- Location: South Australia
- Nearest city: Streaky Bay
- Coordinates: 32°41′43″S 134°16′42″E﻿ / ﻿32.6952791309999°S 134.27822119°E/
- Area: 16 ha (40 acres)
- Established: 2 May 1968
- Visitors: 'very few visitors' (in 2006)
- Governing body: Department of Environment, Water and Natural Resources

= Pigface Island Conservation Park =

Protected area in South Australia

 Pigface Island Conservation Park is a protected area in the Australian state of South Australia associated with Pigface Island located in Streaky Bay on the west coast of Eyre Peninsula about 13 km north north-east west of the town of Streaky Bay.

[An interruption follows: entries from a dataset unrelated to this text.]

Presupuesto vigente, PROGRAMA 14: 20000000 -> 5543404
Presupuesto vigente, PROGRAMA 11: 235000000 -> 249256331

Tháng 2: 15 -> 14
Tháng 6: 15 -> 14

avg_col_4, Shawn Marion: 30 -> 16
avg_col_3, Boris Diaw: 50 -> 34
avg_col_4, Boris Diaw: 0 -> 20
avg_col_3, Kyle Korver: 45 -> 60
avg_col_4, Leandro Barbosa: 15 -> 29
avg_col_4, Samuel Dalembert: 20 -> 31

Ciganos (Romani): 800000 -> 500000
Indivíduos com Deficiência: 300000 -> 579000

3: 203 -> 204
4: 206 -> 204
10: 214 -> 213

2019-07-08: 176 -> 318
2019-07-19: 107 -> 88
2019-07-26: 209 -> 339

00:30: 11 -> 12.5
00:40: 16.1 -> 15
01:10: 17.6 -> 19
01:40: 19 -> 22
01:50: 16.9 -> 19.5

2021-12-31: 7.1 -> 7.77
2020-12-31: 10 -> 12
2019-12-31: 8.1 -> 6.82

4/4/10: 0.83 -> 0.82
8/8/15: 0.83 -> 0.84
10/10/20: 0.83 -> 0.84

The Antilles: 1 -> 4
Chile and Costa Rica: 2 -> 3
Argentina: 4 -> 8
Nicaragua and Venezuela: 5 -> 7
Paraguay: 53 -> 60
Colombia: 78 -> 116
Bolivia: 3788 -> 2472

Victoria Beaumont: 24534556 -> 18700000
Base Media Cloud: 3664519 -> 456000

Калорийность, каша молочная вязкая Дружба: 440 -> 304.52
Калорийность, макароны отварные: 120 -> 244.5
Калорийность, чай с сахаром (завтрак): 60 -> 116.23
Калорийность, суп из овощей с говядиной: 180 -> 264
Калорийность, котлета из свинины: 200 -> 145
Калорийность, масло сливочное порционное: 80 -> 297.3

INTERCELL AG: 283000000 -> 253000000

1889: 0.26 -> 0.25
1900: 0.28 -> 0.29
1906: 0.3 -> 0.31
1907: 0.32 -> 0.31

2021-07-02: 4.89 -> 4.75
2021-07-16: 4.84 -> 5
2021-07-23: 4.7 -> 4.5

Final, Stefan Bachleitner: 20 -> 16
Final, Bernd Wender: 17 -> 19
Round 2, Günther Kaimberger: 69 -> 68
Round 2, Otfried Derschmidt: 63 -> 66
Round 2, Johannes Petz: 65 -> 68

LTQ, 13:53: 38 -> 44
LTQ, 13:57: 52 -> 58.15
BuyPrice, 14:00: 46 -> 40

It was proclaimed under the National Parks and Wildlife Act 1972 in 1972 for the purpose of conserving a "sea bird roosting habitat". The land under protection had previously been dedicated as a Fauna Conservation Reserve on 2 May 1968. A statement of significance published in 1980 says that it is: "a small island utilised by silvergulls and black-faced cormorants as a breeding area and by other seabirds as a roosting and feeding habitat".

The conservation park is classified as an IUCN Category Ia protected area. In 1980, the conservation park was listed on the former Register of the National Estate.